[Start of section]

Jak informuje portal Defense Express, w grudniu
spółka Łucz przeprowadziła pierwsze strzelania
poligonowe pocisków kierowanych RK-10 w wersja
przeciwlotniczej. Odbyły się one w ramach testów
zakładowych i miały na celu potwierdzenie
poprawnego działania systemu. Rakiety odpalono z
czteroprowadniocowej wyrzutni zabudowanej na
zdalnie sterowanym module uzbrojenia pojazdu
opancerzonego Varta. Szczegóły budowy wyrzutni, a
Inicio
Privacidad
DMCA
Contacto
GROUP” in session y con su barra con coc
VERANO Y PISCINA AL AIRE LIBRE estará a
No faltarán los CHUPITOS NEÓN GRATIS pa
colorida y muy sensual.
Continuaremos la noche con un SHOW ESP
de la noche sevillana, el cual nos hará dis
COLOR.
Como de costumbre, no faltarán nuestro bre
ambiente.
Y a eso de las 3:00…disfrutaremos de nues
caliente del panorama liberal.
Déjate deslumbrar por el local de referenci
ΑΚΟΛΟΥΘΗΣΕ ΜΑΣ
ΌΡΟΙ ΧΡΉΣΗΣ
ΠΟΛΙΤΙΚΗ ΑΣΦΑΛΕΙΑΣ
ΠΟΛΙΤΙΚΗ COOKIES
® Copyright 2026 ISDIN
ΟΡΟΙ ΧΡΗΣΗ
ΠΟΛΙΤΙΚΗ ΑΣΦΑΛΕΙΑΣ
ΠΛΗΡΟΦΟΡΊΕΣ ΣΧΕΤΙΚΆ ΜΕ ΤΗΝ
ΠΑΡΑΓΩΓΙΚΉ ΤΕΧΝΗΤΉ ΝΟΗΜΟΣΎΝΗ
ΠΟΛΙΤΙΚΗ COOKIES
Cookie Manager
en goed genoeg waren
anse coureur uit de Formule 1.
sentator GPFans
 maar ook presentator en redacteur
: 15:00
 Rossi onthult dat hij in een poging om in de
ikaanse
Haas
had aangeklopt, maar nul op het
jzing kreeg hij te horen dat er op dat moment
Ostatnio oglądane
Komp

[End of section]
[Start of section]

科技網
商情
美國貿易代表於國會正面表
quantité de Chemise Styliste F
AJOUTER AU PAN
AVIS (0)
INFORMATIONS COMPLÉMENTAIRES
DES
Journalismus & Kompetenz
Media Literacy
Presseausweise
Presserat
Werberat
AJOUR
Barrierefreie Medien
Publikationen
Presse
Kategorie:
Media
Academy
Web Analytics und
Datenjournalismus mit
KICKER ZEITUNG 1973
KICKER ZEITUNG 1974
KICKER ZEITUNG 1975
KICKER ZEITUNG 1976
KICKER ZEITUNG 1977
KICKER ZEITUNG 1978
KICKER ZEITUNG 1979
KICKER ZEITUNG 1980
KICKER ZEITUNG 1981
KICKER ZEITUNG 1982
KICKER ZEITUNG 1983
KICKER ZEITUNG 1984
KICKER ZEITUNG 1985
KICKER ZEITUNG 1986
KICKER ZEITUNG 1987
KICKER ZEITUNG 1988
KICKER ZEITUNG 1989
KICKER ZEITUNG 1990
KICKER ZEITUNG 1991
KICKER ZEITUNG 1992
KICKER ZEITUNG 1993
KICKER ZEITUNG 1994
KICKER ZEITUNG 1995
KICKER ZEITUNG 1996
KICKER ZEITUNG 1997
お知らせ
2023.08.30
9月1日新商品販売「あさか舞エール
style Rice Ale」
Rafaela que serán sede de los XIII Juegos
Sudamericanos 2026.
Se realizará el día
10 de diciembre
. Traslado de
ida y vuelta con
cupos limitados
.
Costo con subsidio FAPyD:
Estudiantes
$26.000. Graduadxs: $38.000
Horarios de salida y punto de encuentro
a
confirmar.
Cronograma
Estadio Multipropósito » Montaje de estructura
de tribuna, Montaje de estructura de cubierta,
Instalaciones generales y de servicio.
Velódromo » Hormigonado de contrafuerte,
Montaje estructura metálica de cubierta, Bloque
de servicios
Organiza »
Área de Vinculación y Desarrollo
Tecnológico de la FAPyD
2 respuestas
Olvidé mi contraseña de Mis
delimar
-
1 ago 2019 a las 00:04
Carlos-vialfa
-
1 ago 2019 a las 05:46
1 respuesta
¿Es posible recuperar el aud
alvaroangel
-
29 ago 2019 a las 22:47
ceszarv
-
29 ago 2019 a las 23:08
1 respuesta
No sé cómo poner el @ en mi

[End of section]
[Start of section]

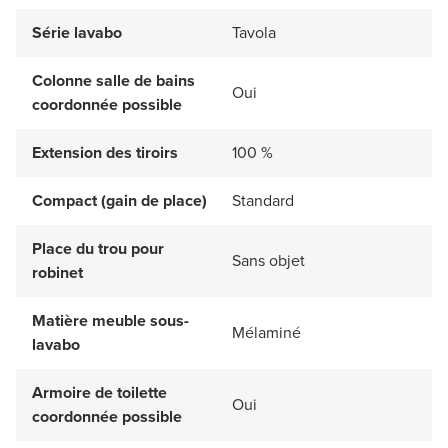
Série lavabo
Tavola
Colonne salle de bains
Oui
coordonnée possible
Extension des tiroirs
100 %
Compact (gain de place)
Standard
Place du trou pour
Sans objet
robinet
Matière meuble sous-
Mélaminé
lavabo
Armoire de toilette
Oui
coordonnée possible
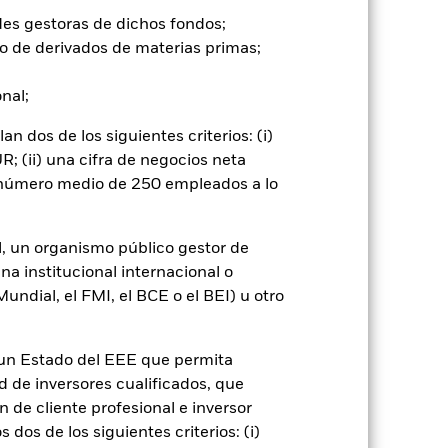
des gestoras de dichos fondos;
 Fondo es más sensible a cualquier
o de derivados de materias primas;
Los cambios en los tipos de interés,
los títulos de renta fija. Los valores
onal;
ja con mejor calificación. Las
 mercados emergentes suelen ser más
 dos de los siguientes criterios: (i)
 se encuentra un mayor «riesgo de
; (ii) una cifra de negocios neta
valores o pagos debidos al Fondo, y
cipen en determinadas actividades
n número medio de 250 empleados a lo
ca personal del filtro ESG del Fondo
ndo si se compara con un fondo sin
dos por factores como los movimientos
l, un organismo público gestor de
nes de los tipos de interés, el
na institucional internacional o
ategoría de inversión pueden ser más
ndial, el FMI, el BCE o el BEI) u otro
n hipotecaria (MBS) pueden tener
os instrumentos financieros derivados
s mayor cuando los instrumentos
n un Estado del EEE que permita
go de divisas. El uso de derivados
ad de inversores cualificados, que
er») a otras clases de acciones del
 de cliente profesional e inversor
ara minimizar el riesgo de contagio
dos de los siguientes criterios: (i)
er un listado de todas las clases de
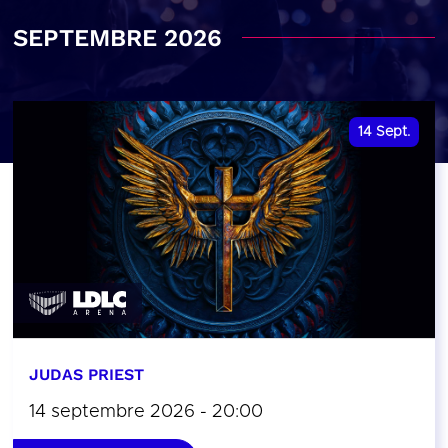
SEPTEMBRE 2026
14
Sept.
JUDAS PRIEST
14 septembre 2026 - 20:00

[End of section]

§ **Exercise aim**: Look back at the entries above. Retype the line with "KICKER ZEITUNG 1979", the line with "KICKER ZEITUNG 1994", and all lines in between.

§ **Task output**:
KICKER ZEITUNG 1979
KICKER ZEITUNG 1980
KICKER ZEITUNG 1981
KICKER ZEITUNG 1982
KICKER ZEITUNG 1983
KICKER ZEITUNG 1984
KICKER ZEITUNG 1985
KICKER ZEITUNG 1986
KICKER ZEITUNG 1987
KICKER ZEITUNG 1988
KICKER ZEITUNG 1989
KICKER ZEITUNG 1990
KICKER ZEITUNG 1991
KICKER ZEITUNG 1992
KICKER ZEITUNG 1993
KICKER ZEITUNG 1994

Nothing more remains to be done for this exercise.